Ausbau des Glasfasernetzes schreitet voran

Schon weiter sind die Stadtwerke dagegen beim Ausbau des Glasfasernetzes. Die flächendeckende Versorgung des Kreuzviertels steht alsbald vor dem Abschluss, ab Sommer ist dann das Hansaviertel dran, weitere Quartiere sollen folgen. „Wir sind erfolgreich vorangekommen“, betont Stadtwerke-Aufsichtsratschef Alfons Reinkemeier. Die Ausbaustrategie nimmt auch die Randbereiche in den Blick, wie der Stadtwerke-Geschäftsführer betont.

Wir brauchen eine Vorvermarktungsquote von 30 Prozent.

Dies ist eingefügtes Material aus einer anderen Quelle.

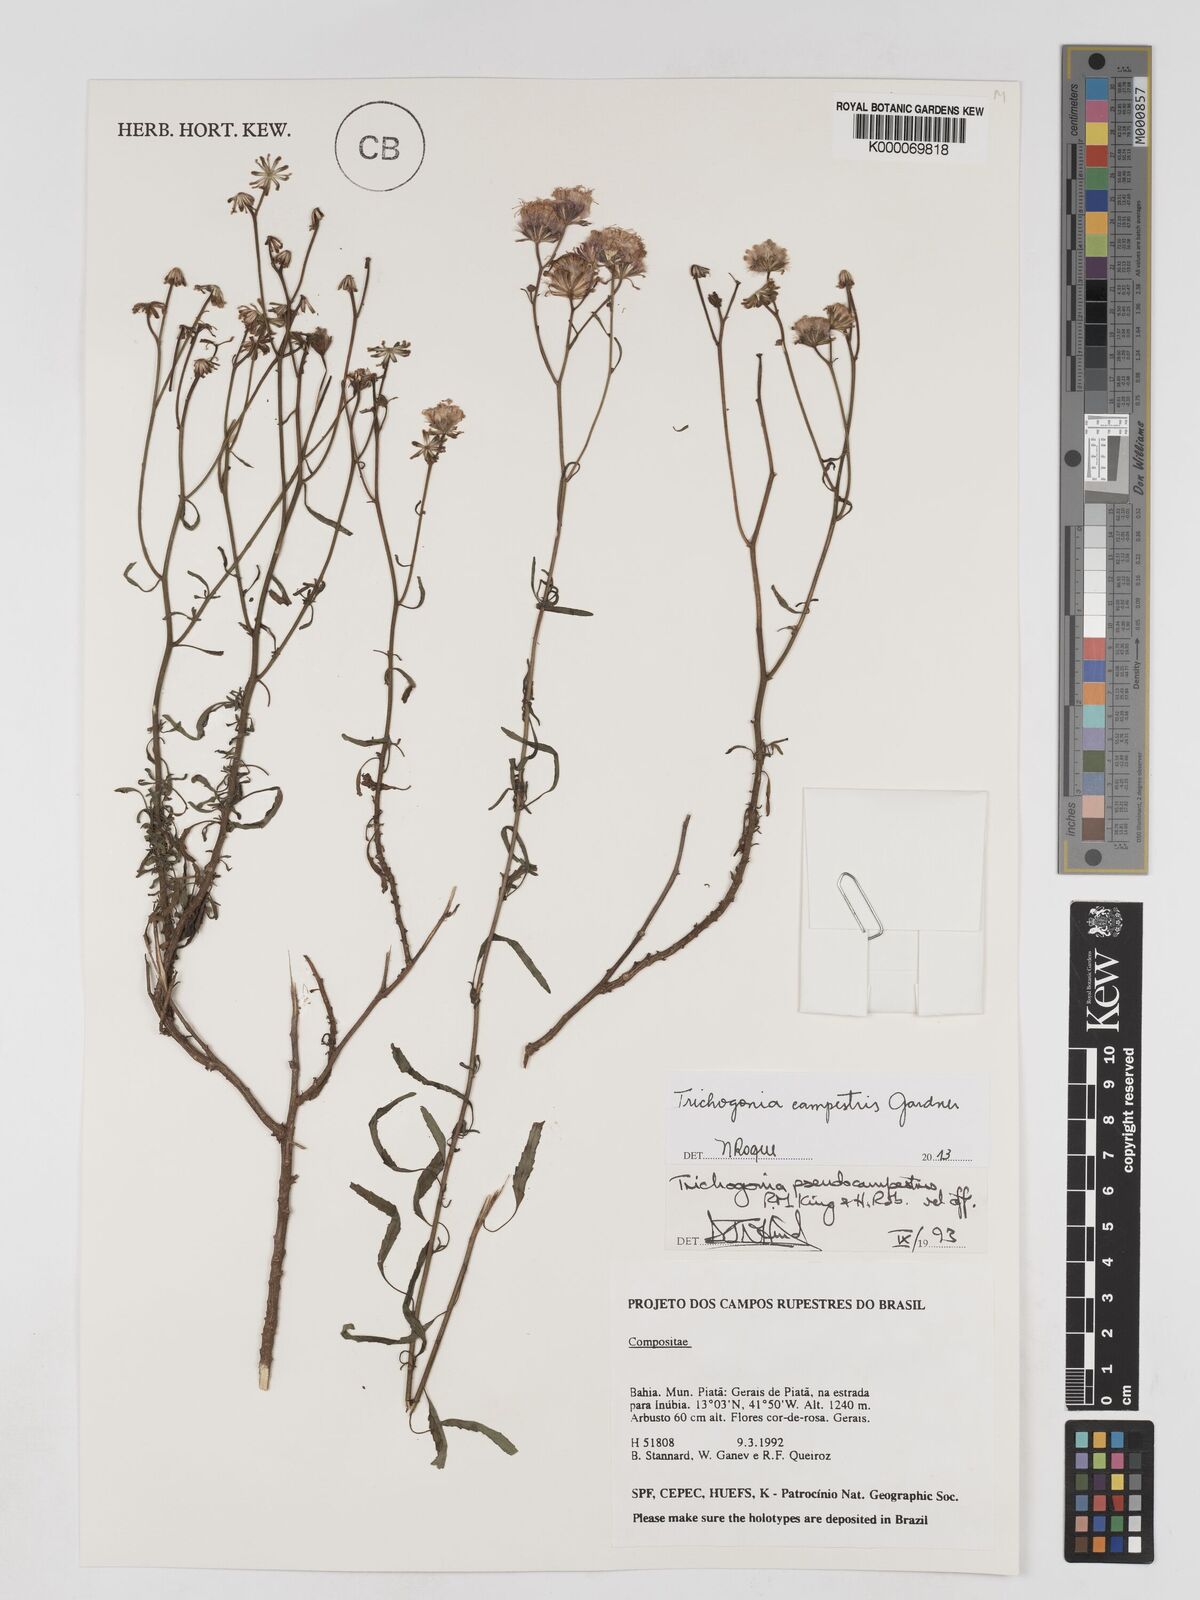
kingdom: Plantae
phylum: Tracheophyta
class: Magnoliopsida
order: Asterales
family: Asteraceae
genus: Trichogonia
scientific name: Trichogonia campestris
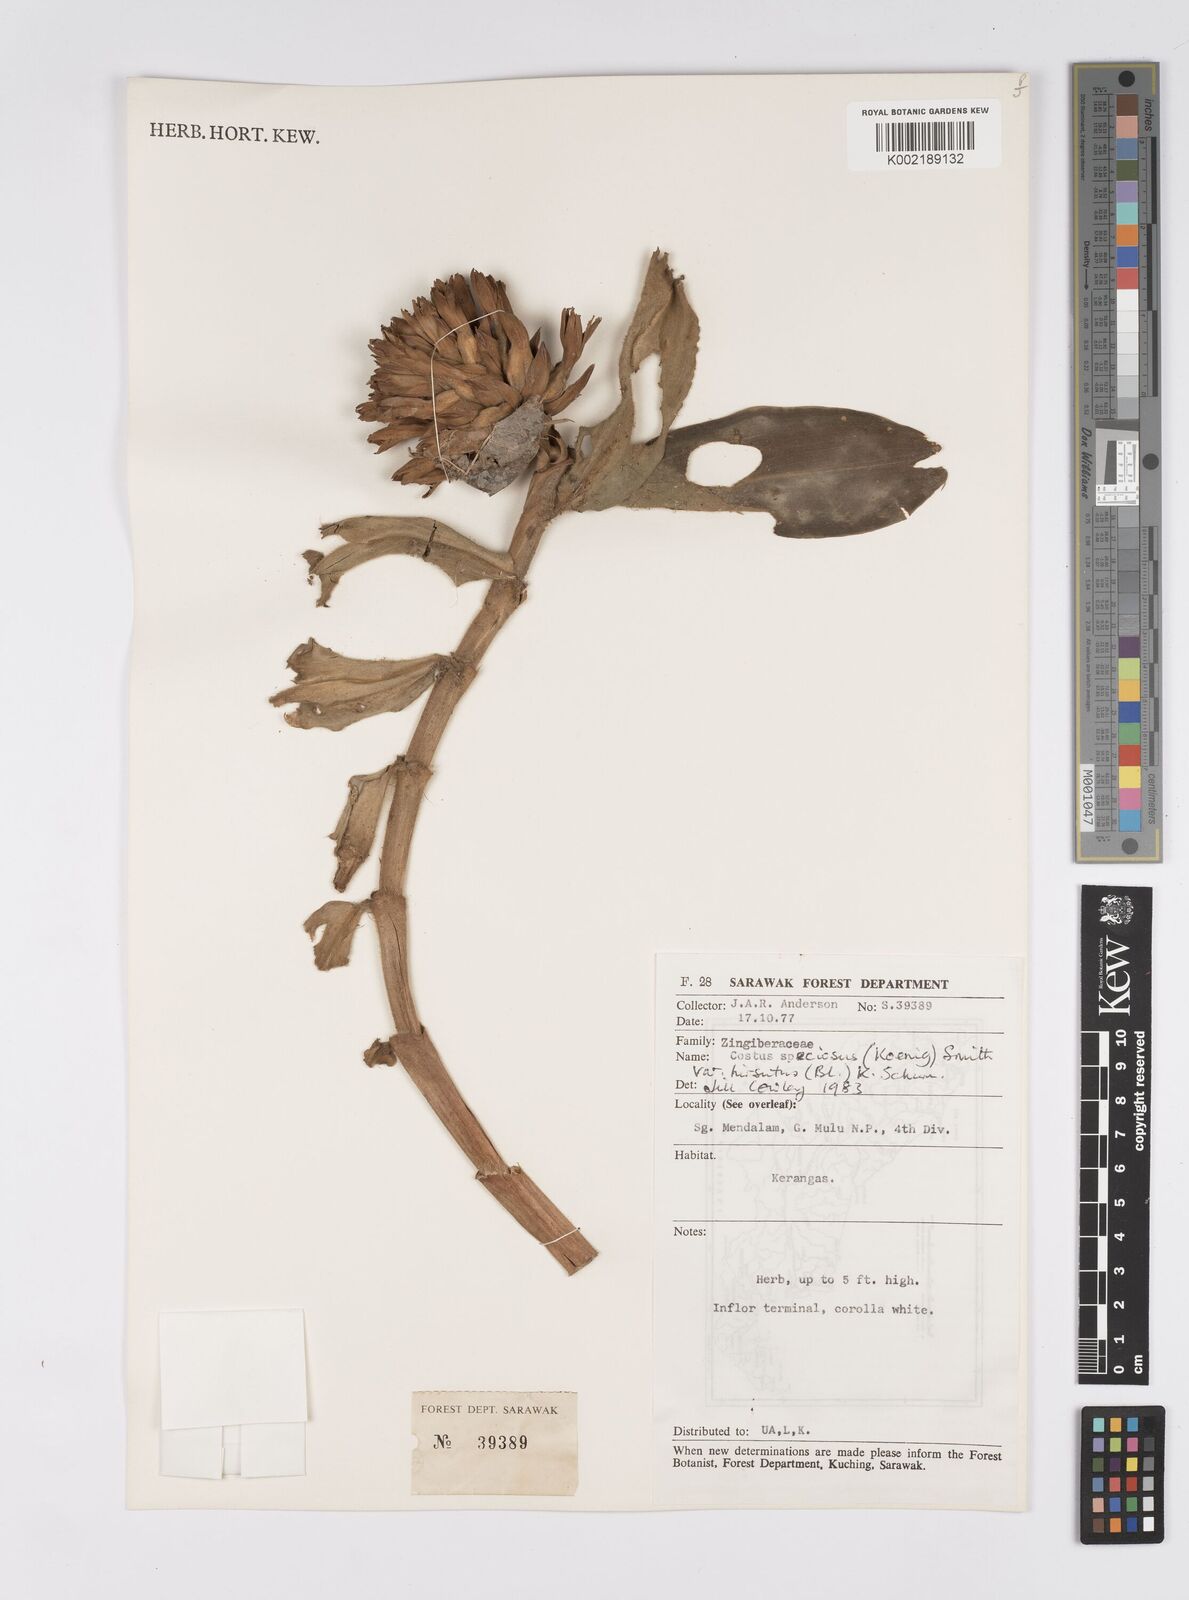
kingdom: Plantae
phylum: Tracheophyta
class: Liliopsida
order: Zingiberales
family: Costaceae
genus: Hellenia
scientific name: Hellenia speciosa
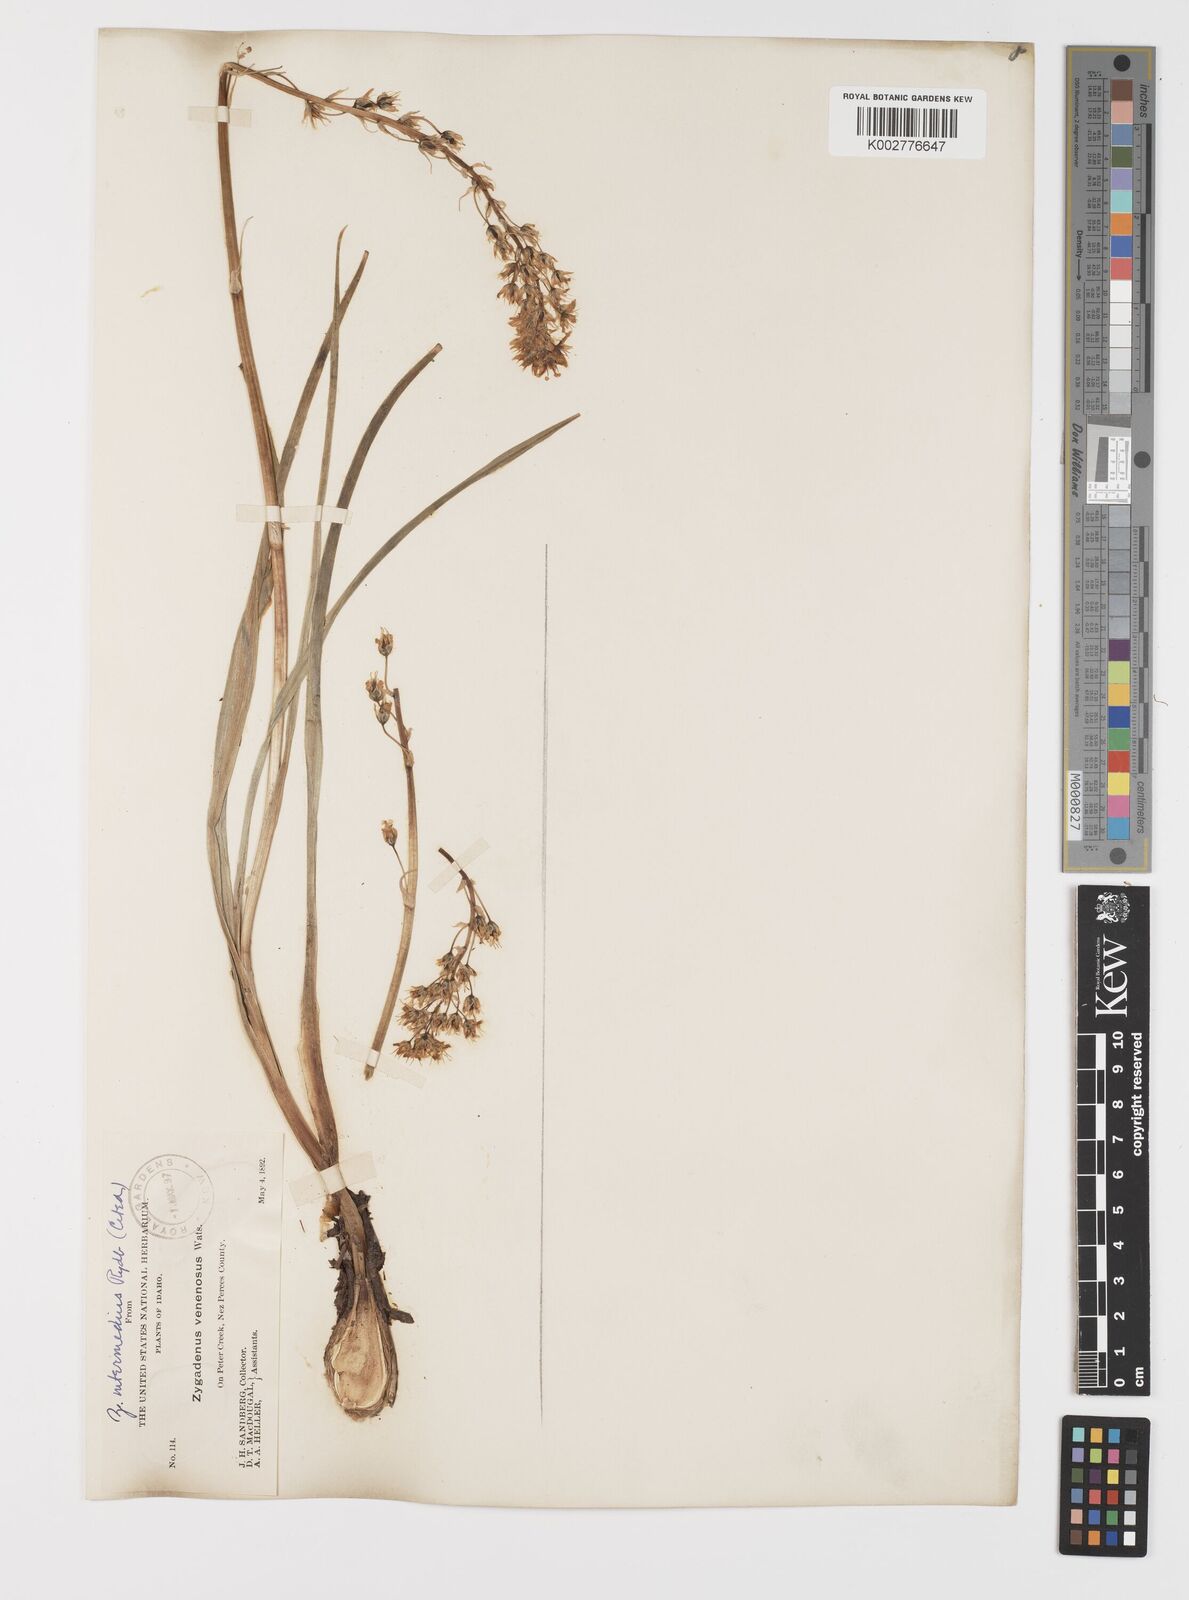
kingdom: Plantae
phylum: Tracheophyta
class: Liliopsida
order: Liliales
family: Melanthiaceae
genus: Toxicoscordion
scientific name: Toxicoscordion venenosum
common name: Meadow death camas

Stephan Grützmacher, Interims-Geschäftsführer der Stadtwerke Münster

Als ersten Stadtteil nimmt sich das Unternehmen Amelsbüren vor. „Wir brauchen eine Vorvermarktungsquote von 30 Prozent“, erklärt Grützmacher. In Zusammenarbeit mit der engagierten Bürgerinitiative „Breitband Amelsbüren“ zeigt sich der Stadtwerke-Chef zuversichtlich, dieses Ziel zu erreichen. Mit dieser Quote sei der teuerere Ausbau in den Stadtteilen so gerade wirtschaftlich sinnvoll. Jedes Jahr sollen übrigens weitere folgen.